- [Given request 1]:
In the poll report below, what primary vote did the Greens record in the latest Morgan poll?
- [Given request 2]:
Continue the poll report below, picking up after its last sentence.

- [Document extract]:
Morgan: 54.5-45.5 to Labor

Morgan offers the first federal poll since the Christmas/New Year break, and while the Coalition is up, it’s unclear if this marks an improvement in its position or a correction after a rogue result last time.

Roy Morgan breaks the New Year polling drought with its regular face-to-face plus SMS polling compiled from surveys over the two previous weekends, in this case with a sample of 2622 (Morgan typically gets about 3000, so this might be seen as an insight into the challenges of polling over the holiday period). It is a better result from the Coalition than the previous poll conducted in early December, which had a rogue-ish 57.5-42.5 headline lead to Labor, compared with 53.5-46.5 at the poll in late November. This time the Labor lead is 54.5-45.5, from primary votes of 38.5% for both the Coalition (up 3.5%) and Labor (down 2.5%), 9.5% for the Greens (down two) and 2% for Palmer United (steady). When preferences are applied according to the 2013 election result rather than respondent allocation, Labor’s lead is 53-47, down from 56.5-43.5 last time and back where it was in late November.

- [Material]:
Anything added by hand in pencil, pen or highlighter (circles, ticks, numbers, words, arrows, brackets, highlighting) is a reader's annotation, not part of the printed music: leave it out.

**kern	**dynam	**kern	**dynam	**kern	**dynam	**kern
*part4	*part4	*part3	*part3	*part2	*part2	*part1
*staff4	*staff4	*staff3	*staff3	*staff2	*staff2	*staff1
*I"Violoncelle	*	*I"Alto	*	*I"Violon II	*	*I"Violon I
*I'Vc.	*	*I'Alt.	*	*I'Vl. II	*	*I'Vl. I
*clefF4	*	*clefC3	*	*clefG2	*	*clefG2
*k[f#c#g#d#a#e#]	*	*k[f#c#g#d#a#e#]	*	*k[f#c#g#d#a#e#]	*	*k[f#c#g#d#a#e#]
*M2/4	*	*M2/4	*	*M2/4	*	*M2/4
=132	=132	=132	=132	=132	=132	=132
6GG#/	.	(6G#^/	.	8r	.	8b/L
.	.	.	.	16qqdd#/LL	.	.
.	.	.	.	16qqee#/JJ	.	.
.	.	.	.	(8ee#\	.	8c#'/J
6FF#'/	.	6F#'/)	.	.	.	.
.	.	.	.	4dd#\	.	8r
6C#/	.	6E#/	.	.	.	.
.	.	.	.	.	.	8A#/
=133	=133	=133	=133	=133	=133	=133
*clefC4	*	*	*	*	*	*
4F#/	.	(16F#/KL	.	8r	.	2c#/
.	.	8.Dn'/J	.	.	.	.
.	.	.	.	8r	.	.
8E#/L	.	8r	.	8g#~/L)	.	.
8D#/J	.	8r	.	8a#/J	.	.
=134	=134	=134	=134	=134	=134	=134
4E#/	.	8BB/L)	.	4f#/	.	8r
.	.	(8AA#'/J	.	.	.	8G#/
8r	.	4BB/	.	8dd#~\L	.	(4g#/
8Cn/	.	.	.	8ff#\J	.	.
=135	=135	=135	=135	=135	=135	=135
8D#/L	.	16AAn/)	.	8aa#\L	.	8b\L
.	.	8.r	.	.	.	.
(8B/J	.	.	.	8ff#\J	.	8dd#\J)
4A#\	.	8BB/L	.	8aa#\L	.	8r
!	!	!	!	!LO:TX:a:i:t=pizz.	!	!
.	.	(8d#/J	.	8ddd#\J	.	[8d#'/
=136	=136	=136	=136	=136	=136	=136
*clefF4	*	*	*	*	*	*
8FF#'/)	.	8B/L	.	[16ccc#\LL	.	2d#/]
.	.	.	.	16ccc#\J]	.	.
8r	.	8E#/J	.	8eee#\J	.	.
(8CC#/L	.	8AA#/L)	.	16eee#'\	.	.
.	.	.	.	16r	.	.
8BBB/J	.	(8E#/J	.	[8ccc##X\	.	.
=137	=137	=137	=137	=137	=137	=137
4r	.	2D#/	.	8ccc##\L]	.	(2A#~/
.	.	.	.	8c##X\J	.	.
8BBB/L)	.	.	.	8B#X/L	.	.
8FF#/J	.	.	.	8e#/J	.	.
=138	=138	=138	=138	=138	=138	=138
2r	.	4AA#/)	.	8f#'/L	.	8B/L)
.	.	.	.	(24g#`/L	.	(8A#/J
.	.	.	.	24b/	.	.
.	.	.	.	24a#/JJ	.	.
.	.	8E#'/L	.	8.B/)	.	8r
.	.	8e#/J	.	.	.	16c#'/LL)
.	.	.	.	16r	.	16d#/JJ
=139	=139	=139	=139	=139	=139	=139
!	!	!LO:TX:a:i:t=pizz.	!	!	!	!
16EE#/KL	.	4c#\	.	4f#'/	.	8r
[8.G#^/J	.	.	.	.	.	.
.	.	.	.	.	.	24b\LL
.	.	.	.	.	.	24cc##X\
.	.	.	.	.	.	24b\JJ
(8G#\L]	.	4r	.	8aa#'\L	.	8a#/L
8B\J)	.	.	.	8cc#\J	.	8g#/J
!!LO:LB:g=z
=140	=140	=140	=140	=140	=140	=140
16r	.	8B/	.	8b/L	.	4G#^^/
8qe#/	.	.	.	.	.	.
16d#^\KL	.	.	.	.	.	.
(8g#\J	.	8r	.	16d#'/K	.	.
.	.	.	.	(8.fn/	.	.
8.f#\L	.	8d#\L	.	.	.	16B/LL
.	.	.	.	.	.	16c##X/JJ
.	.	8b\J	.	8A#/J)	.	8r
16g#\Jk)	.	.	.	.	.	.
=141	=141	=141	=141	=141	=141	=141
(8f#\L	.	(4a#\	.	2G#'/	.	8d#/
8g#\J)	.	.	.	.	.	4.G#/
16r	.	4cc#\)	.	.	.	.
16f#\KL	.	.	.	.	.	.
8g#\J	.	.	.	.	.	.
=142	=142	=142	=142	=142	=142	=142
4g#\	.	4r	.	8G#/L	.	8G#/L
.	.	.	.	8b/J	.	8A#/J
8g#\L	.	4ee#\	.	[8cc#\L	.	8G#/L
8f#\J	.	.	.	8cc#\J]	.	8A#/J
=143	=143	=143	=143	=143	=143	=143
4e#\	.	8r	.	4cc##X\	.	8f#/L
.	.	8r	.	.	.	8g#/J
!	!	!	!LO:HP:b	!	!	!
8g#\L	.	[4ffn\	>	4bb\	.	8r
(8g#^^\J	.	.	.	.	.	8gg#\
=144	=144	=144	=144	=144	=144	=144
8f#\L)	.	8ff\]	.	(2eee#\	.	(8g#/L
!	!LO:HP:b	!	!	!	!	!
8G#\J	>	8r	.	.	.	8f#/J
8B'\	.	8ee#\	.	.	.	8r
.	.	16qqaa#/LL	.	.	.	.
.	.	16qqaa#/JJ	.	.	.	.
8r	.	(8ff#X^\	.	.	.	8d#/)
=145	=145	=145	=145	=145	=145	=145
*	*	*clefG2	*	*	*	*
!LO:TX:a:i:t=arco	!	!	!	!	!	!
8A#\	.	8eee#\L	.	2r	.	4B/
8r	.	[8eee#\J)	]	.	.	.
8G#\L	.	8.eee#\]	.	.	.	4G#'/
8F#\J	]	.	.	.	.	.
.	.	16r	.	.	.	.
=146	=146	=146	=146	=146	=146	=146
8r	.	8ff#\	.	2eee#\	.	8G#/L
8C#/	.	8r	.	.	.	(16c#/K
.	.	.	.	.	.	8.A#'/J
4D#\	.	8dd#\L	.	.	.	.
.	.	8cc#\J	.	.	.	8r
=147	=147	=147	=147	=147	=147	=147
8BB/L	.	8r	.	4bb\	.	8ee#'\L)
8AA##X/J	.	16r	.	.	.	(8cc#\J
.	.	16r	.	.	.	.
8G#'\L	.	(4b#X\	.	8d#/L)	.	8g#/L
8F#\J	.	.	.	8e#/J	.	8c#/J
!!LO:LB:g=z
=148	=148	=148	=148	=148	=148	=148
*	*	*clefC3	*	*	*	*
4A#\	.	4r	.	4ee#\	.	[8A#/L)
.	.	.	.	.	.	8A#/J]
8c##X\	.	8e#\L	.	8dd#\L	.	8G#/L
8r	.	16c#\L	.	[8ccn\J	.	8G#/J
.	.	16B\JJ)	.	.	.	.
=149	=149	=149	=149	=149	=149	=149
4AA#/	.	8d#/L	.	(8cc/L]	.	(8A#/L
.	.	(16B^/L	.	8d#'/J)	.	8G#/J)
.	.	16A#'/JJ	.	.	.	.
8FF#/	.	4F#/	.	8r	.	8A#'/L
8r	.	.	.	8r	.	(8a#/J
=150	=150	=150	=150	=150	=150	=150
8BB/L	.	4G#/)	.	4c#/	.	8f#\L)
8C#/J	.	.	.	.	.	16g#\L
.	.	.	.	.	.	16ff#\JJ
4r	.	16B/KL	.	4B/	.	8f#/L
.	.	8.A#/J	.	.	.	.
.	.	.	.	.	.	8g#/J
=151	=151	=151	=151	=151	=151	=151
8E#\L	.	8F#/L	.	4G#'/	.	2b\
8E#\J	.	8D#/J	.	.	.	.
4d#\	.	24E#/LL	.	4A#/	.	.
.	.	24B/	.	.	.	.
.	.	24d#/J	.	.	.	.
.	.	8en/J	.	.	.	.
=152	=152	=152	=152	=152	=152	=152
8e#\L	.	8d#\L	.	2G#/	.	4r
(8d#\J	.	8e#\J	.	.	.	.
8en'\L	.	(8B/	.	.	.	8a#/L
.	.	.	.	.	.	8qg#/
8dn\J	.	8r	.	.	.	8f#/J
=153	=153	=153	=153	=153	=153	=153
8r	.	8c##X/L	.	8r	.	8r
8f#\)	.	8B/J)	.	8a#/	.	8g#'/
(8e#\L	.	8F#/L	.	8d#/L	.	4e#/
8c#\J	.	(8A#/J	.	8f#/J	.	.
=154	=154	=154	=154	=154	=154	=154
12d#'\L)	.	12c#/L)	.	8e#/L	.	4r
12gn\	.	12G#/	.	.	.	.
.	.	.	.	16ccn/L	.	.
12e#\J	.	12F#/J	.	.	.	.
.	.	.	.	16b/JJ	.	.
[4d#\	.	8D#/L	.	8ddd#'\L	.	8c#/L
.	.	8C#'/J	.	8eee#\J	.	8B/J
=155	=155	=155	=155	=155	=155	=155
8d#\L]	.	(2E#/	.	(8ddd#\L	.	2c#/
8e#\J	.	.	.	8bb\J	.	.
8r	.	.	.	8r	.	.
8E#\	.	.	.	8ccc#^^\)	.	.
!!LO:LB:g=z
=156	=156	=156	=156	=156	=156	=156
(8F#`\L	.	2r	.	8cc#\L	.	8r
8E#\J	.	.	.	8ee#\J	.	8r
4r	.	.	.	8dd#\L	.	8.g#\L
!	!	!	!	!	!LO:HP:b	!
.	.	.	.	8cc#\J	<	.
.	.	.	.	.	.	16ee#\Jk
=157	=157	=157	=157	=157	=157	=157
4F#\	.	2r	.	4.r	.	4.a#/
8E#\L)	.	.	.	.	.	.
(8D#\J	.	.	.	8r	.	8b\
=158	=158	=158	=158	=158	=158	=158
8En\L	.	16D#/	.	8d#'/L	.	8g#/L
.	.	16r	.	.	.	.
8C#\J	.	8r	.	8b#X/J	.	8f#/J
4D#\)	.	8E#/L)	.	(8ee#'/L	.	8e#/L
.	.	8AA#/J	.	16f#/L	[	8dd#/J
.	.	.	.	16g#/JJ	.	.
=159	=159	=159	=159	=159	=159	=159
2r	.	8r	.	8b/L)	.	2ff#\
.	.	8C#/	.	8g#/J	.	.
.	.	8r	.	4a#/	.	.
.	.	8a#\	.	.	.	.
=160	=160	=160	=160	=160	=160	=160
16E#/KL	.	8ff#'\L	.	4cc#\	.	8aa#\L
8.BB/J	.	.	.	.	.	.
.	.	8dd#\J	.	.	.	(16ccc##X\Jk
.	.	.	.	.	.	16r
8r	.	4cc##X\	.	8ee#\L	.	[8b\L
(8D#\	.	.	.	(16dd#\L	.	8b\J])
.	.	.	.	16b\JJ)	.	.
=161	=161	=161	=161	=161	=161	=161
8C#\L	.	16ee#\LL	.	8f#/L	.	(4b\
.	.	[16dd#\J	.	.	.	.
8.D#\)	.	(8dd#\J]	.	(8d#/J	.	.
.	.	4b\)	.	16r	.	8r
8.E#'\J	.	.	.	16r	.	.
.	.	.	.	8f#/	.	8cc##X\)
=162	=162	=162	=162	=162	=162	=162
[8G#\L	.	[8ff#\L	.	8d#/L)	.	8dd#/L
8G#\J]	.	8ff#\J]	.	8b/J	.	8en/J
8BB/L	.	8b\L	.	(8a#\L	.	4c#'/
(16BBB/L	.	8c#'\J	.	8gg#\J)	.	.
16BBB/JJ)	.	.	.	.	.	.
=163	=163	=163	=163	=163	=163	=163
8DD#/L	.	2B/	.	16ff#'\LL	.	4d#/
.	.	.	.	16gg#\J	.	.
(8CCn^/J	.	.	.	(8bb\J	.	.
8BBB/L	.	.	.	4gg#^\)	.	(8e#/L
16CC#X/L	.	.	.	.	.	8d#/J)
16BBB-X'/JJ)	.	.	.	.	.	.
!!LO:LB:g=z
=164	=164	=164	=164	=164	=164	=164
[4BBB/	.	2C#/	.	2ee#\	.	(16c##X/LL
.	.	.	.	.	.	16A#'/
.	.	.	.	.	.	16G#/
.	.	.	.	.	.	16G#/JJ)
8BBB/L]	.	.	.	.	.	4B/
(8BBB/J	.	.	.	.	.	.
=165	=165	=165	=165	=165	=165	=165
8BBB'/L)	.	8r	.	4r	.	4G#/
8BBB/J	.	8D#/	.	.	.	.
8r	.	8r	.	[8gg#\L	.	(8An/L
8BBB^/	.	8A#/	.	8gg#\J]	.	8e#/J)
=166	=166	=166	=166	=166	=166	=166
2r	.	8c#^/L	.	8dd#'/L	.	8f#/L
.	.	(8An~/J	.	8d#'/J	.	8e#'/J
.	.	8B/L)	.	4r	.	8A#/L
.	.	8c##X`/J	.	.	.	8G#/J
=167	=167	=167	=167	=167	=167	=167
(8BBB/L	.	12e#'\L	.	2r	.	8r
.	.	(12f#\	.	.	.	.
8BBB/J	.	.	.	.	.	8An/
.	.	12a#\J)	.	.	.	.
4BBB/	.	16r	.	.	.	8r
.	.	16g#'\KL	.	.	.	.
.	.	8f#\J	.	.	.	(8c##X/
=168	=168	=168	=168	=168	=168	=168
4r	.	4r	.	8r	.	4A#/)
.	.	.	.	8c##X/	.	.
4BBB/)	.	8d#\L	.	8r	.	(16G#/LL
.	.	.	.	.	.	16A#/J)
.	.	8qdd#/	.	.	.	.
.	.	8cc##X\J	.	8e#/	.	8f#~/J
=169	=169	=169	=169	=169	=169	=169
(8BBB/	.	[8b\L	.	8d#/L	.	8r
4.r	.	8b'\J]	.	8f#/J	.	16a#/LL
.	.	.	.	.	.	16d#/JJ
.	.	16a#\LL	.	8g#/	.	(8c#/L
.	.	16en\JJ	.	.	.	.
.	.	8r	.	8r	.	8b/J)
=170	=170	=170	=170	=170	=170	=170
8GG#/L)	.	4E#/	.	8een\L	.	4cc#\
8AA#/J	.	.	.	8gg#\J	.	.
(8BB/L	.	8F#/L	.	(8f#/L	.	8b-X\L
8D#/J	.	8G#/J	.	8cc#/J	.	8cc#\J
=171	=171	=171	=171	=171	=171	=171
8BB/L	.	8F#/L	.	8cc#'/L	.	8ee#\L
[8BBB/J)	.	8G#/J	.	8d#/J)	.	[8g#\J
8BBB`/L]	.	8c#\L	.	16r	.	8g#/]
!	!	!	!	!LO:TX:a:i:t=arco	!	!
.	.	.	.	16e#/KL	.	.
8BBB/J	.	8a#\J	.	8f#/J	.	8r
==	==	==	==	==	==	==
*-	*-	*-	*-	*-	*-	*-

- [Answer 1]:
9.5%, down two points.

- [Answer 2]:
UPDATE (Essential Research): Certainly no sign of any Coalition recovery in the debut Essential Research poll for the year, which being the first deviates from normal form in not being a rolling average combined two weeks of results. The poll has Labor leading 54-46 on two-party preferred, compared with 52-48 in the last poll of last year, from primary votes of 40% for Labor (up two), 38% for the Coalition (down two), 10% for the Greens (steady) and 2% for Palmer United (steady). Also featured are Essential’s monthly personal ratings, and here at least there is better news for Tony Abbott who reverses a slump in December to be up five points on approval to 37%, with disapproval down two to 53%. However, Bill Shorten is up four on approval to 39% and down six on disapproval to 33%, so perhaps this is festive cheer talking. Shorten remains ahead on preferred prime minister, although his lead has narrowed from 36-31 to 37-35. Further questions relate to penalty rates, and bode ill for the cause of deregulation. Eighty-one per cent support penalty rates as a basic principle with 13% opposed, 68% would oppose cutting them with 23% supportive, and only 18% believe encouraging employment would be the more likely result of doing so, compared with 63% for business making bigger profits.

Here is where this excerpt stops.